Yes, exactly right – there are a handful of states with similar licensing requirements. The article is just touching on this continuing/growing trend as some industry participants weigh whether it is worth the fight or not.
-Sumeet
It’s better than being taxed correct? Our suggestion for those companies (including PBMs) who conduct business within state but do not reside or have an office within in the state to be taxed. Why should we allow Vermont dollars to leave our state and not keep some of the money nor make sure those companies be regulated like those that are in state? Most of the time those tax burdens are relied upon local businesses. Pay the fee, get registered like the rest of us.
Hi Jason!
This article specifically covers those companies that are not doing business in Vermont.

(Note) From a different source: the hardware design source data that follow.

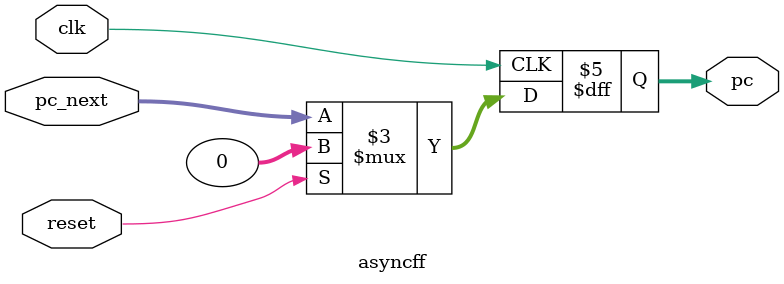
<source format=sv>
module asyncff #(parameter WIDTH = 32)(
    input logic [WIDTH-1:0] pc_next, // Next value to store in the flip-flop
    input logic clk,                 // Clock signal
    input logic reset,               // Synchronous reset signal
    output logic [WIDTH-1:0] pc      // Current value stored in the flip-flop
);
    always_ff @(posedge clk) begin 
        if (reset) 
            pc <= 0;                 // Reset the output to 0
        else 
            pc <= pc_next;           // Store the next value
    end
endmodule
</source>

For example, take the following scenario: a manufacturer in Pennsylvania sells/ships to a wholesaler in New York; and that wholesaler in turn sells/ships to a pharmacy in Vermont. While the case for a license requirement for both the pharmacy located in Vermont and the New York wholesaler selling/shipping into Vermont is clear, the manufacturer in Pennsylvania is also being required to obtain a license.
To examine the scope of the requirement – there are over 11,000 “labelers” with NDC’s listed on the FDA website, which doesn’t even include contract manufacturers!
The question really becomes – does Vermont have the jurisdiction to require licensure?